"Reputation precedes me, in rumors I'm knee deep."
—
Jam berpendulum yang kuadopsi dari workshop Art Nouveau kakek buyutku berdentang dua belas kali, tapi Daniel masih di penthouse dengan sebotol amarone yang telah menipis.
Cowok itu sudah minta maaf (lagi), tapi aku masih syok. Daniel tidak salah, hell, cowok itu melakukan pekerjaan mulia memijit dan memuaskan wanita kesepian ini, tapi wanita kesepian ini sudah terbiasa dengan kesendirian dan praktis tidak familier terhadap cara-caranya yang agak, well, kinky.

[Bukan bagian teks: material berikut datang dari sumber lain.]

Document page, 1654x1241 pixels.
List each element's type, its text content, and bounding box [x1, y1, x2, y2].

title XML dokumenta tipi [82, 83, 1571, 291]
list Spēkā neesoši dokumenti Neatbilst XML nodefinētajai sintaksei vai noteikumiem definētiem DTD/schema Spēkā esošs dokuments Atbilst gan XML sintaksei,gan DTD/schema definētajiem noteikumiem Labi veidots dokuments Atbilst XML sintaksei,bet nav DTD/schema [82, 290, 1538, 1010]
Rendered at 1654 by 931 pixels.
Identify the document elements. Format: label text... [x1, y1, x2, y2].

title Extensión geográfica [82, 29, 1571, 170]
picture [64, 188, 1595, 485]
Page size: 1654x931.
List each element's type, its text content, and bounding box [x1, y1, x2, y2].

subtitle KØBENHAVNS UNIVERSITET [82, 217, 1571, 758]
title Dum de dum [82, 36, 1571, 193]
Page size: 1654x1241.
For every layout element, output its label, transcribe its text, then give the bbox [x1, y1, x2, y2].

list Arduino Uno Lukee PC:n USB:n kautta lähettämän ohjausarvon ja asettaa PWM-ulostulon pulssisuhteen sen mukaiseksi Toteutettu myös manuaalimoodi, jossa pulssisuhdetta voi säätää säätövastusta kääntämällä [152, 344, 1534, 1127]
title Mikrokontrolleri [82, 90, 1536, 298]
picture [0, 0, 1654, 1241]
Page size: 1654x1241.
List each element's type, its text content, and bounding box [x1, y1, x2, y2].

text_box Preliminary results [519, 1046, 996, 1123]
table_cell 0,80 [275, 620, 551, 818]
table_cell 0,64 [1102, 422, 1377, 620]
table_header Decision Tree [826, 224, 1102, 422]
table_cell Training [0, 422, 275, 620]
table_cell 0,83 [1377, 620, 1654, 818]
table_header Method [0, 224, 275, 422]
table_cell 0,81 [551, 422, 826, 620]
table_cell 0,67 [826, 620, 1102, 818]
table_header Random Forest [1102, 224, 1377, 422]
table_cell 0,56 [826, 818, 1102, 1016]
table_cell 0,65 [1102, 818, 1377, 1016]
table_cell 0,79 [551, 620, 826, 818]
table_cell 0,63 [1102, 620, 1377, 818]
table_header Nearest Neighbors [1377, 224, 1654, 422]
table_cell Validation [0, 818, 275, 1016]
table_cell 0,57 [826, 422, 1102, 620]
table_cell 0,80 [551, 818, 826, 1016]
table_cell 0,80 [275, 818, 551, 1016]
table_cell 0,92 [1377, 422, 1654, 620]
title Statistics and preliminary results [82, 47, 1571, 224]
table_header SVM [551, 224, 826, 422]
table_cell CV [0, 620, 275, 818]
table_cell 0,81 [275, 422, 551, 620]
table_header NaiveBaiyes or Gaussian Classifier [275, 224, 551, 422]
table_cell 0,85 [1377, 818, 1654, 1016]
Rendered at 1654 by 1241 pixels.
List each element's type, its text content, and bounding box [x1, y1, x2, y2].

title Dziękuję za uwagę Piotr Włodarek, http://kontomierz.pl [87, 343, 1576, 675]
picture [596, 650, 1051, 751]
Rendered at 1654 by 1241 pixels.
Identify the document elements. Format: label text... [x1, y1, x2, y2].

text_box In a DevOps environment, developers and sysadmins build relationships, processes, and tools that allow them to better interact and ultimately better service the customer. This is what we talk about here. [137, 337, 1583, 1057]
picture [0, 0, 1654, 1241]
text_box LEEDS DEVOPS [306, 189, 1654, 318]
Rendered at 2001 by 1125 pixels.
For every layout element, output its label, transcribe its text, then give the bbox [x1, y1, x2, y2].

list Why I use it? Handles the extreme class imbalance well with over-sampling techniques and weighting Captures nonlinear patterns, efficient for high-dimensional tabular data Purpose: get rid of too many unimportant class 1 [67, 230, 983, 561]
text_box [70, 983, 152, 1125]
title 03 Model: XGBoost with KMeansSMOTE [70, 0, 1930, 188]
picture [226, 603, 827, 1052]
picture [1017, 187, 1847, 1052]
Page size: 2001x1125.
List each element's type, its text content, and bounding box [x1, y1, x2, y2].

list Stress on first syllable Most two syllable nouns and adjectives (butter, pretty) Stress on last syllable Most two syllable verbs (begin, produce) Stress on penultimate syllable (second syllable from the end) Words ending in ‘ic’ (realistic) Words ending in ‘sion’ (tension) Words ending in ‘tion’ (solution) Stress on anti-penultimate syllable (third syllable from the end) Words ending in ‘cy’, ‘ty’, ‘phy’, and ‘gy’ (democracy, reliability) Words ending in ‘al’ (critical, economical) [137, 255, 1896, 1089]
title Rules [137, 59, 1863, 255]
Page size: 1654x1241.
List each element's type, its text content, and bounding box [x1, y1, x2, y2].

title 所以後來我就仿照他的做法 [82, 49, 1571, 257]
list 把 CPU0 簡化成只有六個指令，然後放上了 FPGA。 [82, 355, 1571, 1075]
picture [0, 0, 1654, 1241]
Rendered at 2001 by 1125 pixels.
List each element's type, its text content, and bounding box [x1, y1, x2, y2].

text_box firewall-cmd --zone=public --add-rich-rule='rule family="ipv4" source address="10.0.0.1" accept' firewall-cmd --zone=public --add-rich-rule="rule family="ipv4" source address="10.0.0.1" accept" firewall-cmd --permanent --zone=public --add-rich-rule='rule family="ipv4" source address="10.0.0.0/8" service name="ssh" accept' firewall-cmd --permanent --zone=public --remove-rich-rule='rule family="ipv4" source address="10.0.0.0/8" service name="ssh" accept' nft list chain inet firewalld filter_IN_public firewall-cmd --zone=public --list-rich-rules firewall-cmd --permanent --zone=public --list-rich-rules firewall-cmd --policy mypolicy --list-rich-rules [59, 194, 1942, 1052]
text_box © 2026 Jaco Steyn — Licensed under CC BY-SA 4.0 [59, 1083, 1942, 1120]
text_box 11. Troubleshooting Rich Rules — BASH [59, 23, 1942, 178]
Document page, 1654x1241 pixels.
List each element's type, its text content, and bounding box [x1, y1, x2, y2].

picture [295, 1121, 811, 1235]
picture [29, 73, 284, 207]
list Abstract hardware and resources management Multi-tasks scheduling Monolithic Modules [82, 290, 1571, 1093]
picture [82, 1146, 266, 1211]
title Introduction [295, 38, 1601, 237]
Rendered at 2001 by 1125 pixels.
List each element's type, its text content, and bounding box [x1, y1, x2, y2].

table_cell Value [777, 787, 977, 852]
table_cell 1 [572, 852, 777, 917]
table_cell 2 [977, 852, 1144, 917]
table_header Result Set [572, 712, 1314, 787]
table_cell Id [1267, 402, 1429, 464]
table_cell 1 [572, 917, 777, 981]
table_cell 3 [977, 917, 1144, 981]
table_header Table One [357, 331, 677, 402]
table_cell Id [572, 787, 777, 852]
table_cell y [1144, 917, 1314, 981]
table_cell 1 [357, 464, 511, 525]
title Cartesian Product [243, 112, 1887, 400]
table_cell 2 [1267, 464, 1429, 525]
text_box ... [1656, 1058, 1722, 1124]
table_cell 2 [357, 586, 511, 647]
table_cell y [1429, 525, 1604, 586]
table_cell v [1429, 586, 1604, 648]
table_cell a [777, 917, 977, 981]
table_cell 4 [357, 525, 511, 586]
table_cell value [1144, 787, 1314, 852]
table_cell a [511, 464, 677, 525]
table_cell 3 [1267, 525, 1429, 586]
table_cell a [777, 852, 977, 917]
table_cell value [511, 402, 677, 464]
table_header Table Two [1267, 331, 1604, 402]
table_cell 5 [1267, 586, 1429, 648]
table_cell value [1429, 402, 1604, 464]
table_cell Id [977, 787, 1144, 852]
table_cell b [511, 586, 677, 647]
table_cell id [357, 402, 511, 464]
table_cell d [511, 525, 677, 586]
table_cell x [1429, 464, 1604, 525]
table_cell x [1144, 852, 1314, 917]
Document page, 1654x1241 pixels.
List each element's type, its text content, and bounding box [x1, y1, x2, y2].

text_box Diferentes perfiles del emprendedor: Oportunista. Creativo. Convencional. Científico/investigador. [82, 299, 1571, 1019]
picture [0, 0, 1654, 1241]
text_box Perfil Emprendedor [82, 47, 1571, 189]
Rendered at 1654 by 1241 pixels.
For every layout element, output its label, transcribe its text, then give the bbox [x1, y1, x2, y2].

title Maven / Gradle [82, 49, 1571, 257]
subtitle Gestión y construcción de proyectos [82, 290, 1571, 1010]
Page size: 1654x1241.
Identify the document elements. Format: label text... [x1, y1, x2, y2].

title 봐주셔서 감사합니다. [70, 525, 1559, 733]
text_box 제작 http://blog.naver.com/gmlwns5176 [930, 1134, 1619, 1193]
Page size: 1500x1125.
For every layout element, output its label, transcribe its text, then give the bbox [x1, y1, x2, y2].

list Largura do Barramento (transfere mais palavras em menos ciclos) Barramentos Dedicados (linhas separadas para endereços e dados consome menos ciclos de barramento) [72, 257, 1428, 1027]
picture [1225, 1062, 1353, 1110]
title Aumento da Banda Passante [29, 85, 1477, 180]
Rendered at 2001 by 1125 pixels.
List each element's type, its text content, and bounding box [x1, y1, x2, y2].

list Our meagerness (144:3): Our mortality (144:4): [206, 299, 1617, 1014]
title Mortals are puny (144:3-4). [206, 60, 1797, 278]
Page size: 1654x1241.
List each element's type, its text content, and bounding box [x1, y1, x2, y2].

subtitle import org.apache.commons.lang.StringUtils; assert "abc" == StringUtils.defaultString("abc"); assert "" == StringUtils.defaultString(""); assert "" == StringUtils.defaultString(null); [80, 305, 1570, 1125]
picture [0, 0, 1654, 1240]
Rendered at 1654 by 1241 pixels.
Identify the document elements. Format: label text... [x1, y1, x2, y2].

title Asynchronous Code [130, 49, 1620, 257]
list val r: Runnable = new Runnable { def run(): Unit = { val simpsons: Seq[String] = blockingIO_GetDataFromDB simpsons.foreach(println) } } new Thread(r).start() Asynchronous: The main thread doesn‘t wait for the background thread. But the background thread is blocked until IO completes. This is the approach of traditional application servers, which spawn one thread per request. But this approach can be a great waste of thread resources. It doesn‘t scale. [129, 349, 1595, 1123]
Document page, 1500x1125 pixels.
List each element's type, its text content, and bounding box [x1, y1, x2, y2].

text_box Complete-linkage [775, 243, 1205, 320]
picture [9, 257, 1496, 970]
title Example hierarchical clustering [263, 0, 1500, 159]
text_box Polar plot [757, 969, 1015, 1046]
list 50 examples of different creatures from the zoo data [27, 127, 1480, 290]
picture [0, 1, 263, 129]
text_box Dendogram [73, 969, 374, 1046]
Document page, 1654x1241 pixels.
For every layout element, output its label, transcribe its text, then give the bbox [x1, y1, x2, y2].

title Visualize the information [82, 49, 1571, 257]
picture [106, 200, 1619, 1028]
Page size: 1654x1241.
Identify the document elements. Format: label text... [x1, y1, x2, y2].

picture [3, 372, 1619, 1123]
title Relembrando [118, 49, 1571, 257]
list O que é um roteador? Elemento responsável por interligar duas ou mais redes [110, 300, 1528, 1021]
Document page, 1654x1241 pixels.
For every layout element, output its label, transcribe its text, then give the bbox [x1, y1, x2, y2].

Aku melapisi chemise Fleur Du Mal-ku yang sangat tipis dengan satu set piama baseball-style dari Karl Lagerfeld, tidak sadar aku sendiri menyambut Daniel dengan pakaian tidurku. Mungkin cowok itu pikir aku sedang menggodanya untuk tidur denganku. Tapi, kan, dia yang datang duluan saat aku sedang men-FaceTime Zeo. Lagi pula, stance-ku kalau aku tidak mau pacaran dan agak anti-cowok sudah cukup jelas... atau mungkin tidak lagi setelah yang barusan.
Aku mendekatkan bibirku pada tepian cangkir berisi chai masala yang kubuat, masih tidak bertukar sepatah kata pun dengan Daniel.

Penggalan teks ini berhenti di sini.